To the Editor:

We read with interest Hashimoto et al. study about mechanisms of action of fluvoxamine in COVID-19 [1]. As they mentioned, fluvoxamine offers some key mechanisms against severe acute respiratory syndrome coronavirus 2 (SARS-CoV-2). It inhibits acid sphingomyelinase (ASM) activity, the formation of ceramide-enriched membrane domain, and attenuates SARS-CoV-2 cell entry. Interestingly, fluvoxamine acts as a potent sigma-1 receptor (S1R) agonist that may decrease SARS-CoV-2 replication and subsequent endoplasmic reticulum (ER) stress and inflammation.

Based on the evidence, S1R agonists prevent inositol requiring enzyme 1α (IRE1) from splicing of mRNA that encodes X-box binding protein-1 (XBP-1). Hence S1R-mediated reduction in XBP1 activation modulates the ER stress response pathway and reduces cytokine storm [2]. XBP1 plays a major role in the reactivation of the Epstein-Barr virus (EBV). It has been indicated that ER stress and unfolded-protein response induce the expression of lytic EBV gene in EBV-infected cells, suggesting a pathway in virus-associated complications [3, 4].

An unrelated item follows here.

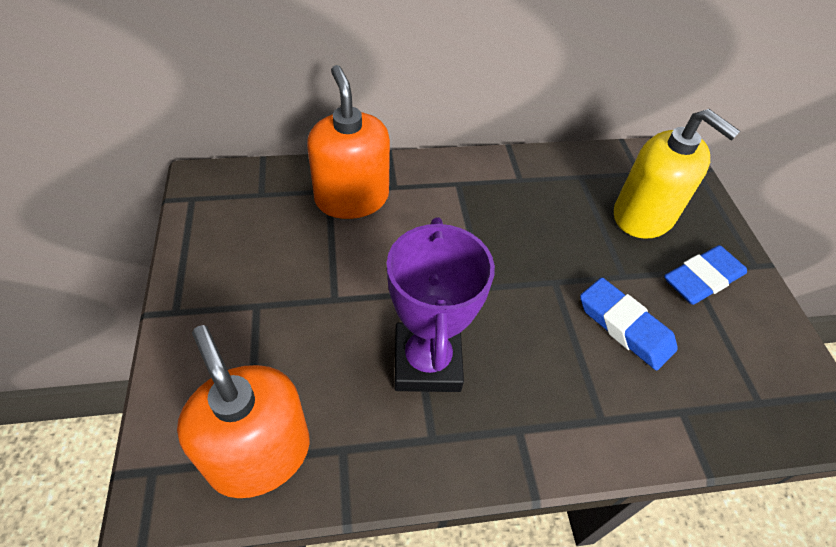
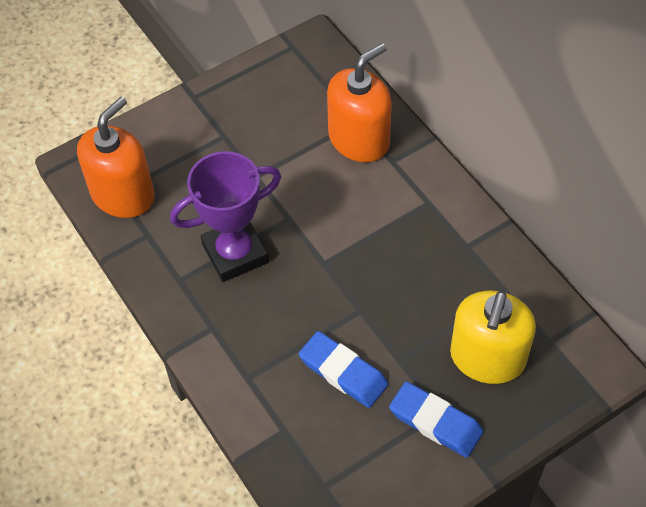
camera: 70 degrees right, 5 degrees up
(624, 327) = (343, 372): blue eraser -> blue eraser turned 75 degrees counterclockwise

Gold et al. reported that ~70% of patients with long COVID-19 versus 10% of the control group were positive for EBV reactivation according to the early antigen-diffuse immunoglobulin G or EBV viral capsid antigen immunoglobulin M [5].

It has been suggested that more than 50% of patients who recovered from COVID-19 experienced long-term symptoms such as headache, fatigue, anxiety, depression, and cognitive features within 6 months [6].

These findings suggest that most of the long COVID-19 symptoms following the recovery from the acute disease might not be directly affected by SARS-CoV-2 but probably result from COVID-19-associated inflammation and EBV reactivation. Recently, infection with EBV was suggested as the possible leading cause for multiple sclerosis (MS), in which inflammation plays a key role [7].

Given the link between EBV replication and XBP1 activation and modulatory effects of S1R agonists in XBP1 and ER stress response, we proposed that fluvoxamine might have beneficial effects in reducing long-term symptoms of COVID-19. However, further clinical studies are required to confirm this hypothesis.